Regardless of how the Post distorted the Shindell study, my take on the point of it is that the “other” greenhouse gases – ozone, black carbon, etc – while they do not pose the same sort of long term climate change effect as CO2 – are more responsible for the disproportionately faster rate of temperature increase in the Arctic… which is quite extreme compared to lower latitudes. This is leading to very dangerous feedback effects, like methane release. So they are recommending policies to address these other emissions, and make it clear this is not going to solve the CO2 problem. Not that, as you say, we’re going to do anything about any of it. Or the bees, for that matter!
I think what they are saying in a nice science-y way is that we’re kind of in an existential emergency with the albedo effect on ice and the permafrost melt.
Yes.
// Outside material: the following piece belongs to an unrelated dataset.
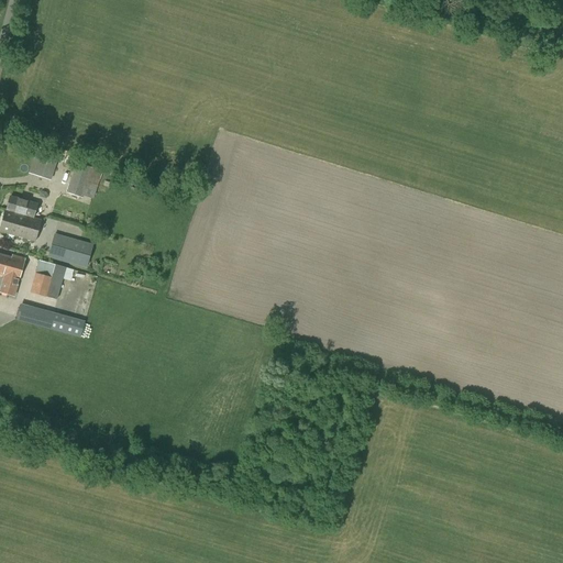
[(33,165),(36,166),(34,173),(52,179),(59,155),(37,147),(33,165)]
What you said.
Wait, it gets worse!
While the black carbon of soot may absorb heat, there are also types of particulates from industrial emissions, known as aerosols by the science-y types, (not to be confused with the propellants used in products such as hairspray), that are reflecting sunlight and have the perverse effect of cooling the climate.
They fall out of the atmosphere relatively quickly, within weeks, but because we continuously produce them in quantity it is thought that, ironically, they are actually masking some of the warming we should be seeing from our other GHG emissions.
If all the factories, trains, planes, and automobiles stopped tomorrow, brace for impact, because that’s when the fun would really start.